The cerebrospinal fluid/serum leptin ratio during pharmacological therapy for obesity

The aim of the present study was to evaluate the cerebrospinal fluid (CSF)/serum leptin ratio during pharmacological therapy for obesity with centrally and peripherally acting drugs. Thirty-one obese women (mean age, 32.3 +/- 10 yr; body mass index, 38.2 +/- 5.2 kg/m(2); body fat, 43.3 +/- 5.4%) were studied before and 2 months after a weight loss program consisting of a balanced diet (1200 kcal/d) plus drug therapy.

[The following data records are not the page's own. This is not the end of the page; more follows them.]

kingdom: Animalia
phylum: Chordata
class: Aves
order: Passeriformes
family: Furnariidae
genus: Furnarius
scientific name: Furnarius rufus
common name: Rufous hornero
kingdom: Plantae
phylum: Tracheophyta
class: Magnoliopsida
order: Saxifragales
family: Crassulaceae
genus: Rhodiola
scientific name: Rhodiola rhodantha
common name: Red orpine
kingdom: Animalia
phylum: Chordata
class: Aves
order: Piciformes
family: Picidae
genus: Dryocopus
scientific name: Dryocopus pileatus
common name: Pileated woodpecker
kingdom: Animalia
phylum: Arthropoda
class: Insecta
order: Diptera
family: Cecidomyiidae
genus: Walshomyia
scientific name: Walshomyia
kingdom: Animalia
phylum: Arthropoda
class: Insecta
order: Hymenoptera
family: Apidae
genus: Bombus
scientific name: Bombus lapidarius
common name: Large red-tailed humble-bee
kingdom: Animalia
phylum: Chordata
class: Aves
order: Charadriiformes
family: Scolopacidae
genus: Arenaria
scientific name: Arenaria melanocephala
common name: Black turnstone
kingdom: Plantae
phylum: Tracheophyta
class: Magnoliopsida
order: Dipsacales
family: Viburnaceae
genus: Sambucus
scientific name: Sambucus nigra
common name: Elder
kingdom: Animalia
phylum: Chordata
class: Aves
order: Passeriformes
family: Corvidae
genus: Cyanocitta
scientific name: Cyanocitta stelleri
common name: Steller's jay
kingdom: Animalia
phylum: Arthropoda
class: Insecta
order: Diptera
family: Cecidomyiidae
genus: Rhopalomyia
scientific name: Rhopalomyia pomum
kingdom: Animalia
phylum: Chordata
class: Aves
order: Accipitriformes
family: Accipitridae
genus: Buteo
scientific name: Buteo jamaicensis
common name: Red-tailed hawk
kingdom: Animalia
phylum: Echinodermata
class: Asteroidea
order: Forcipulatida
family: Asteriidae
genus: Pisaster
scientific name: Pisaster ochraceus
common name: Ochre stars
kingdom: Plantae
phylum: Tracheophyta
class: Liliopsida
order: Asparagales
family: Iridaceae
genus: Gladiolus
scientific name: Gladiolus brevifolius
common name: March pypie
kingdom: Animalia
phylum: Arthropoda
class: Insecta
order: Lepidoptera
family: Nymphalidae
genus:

The patients were randomly assigned into three study groups: group I, fenproporex 25 mg/d (n = 10); group II, sibutramine 10 mg/d (n = 10); and group III, orlistat 120 mg tid (n = 11). Body fat, measured by dual-energy x-ray absorptiometry, and serum and CSF concentrations of leptin were examined at baseline and 2 months after therapy. At baseline, clinical and biochemical characteristics of the groups were similar. All of the women lost weight, approximately 7.0% of their initial body weight, and the reduction was not different among the groups. Serum leptin fell significantly after 2 months in all groups, and the decline was proportional to the reduction in body fat, because leptin levels adjusted for body fat did not change after treatment. CSF leptin levels showed a significant decrease after 2 months in all groups, and this decline was higher on group III compared with group I (P = 0.006). After therapy, the CSF/serum leptin ratio did not change in group I (1.57 +/- 0.3 to 1.72 +/- 0.62%) and group II (1.78 +/- 1.01 to 1.69 +/- 1.27%), whereas it declined significantly in group III (1.65 +/- 0.43 to 1.09 +/- 0.47%; P < 0.01), corresponding to a decrease of 33.3 +/- 22.5% for the CSF/serum leptin ratio. The percentage change in group III was significantly different from the positive variation on group I (11.9 +/- 42.1%; P = 0.006) and close to the statistical significance compared with the negative variation seen in group II (-7.6 +/- 27.8%; P = 0.06). Our results showed that the CSF/serum leptin ratio decreased after weight loss in obese women treated during 2 months with orlistat, whereas this ratio did not change in this period of time in obese women treated with fenproporex and sibutramine.